### EXERCISE DETAILS
Can you rewrite the items below with every "scientific name" updated to "species", leaving all else unchanged and the pictures out?

### GIVEN INFORMATION
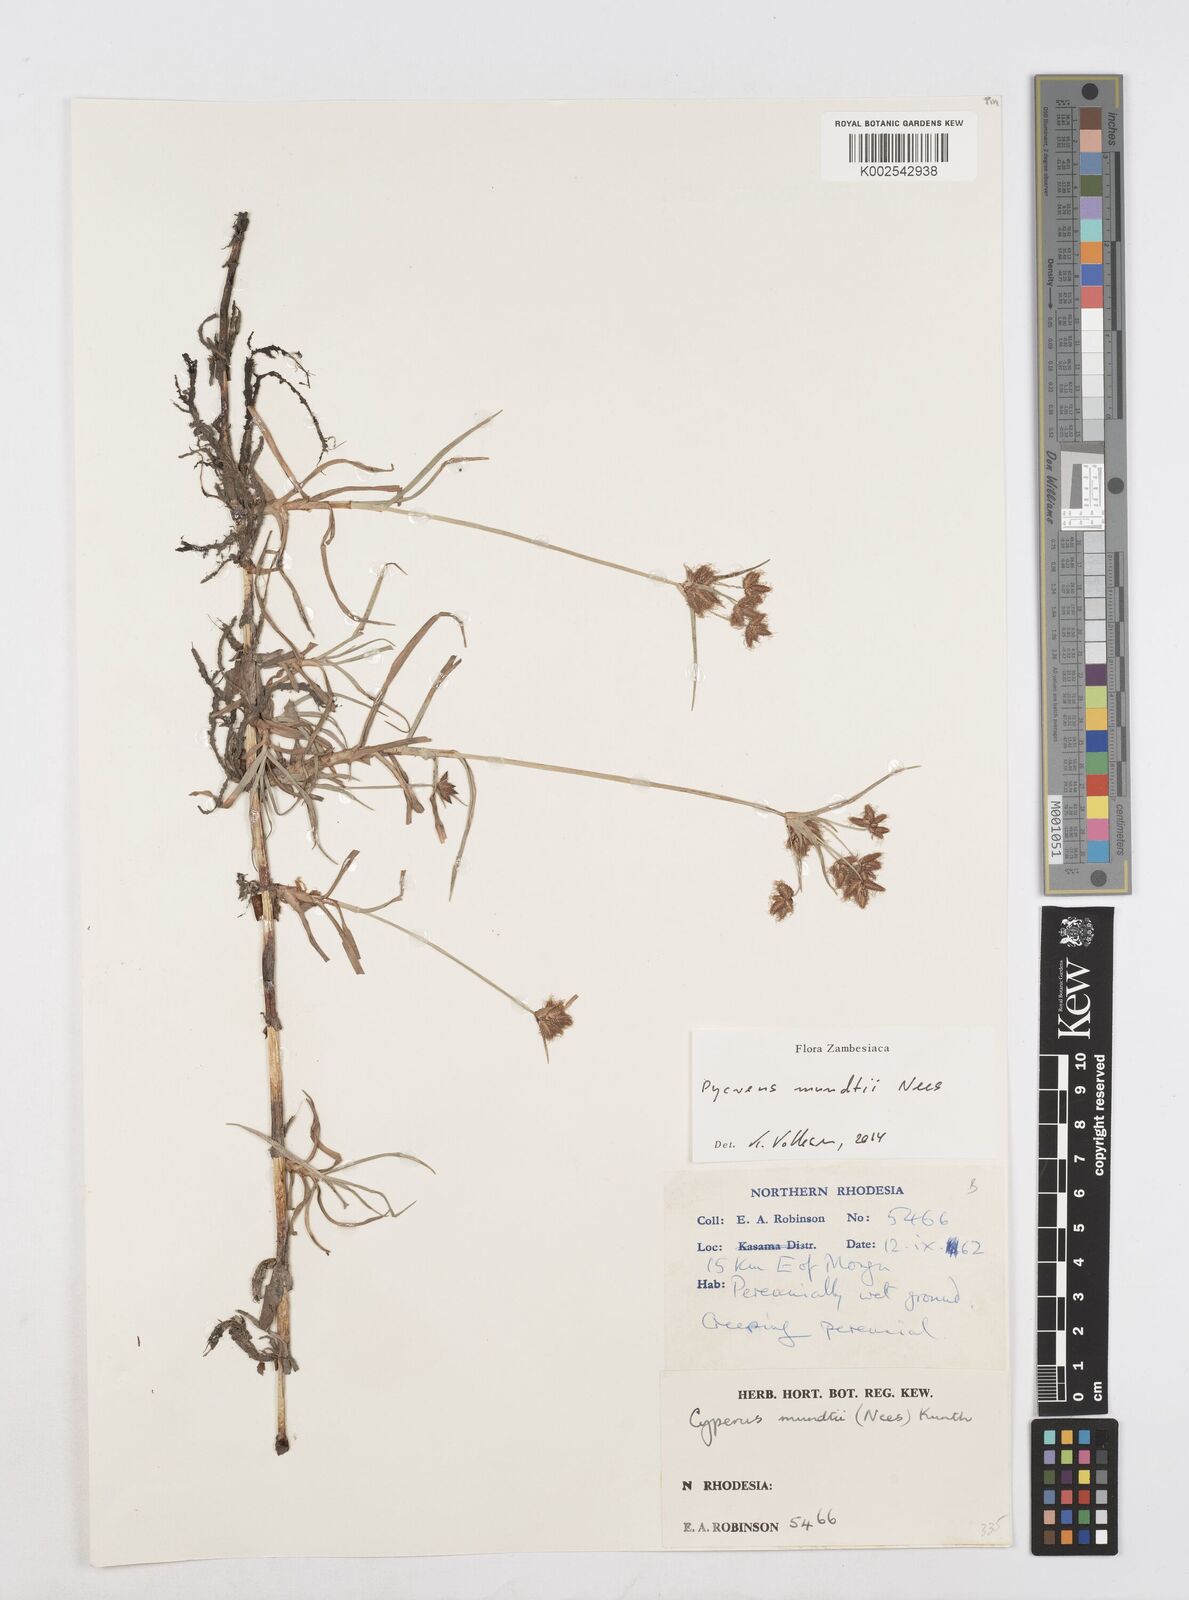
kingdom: Plantae
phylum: Tracheophyta
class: Liliopsida
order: Poales
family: Cyperaceae
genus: Cyperus
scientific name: Cyperus mundii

### SOLUTION TO THIS TASK
kingdom: Plantae
phylum: Tracheophyta
class: Liliopsida
order: Poales
family: Cyperaceae
genus: Cyperus
species: Cyperus mundii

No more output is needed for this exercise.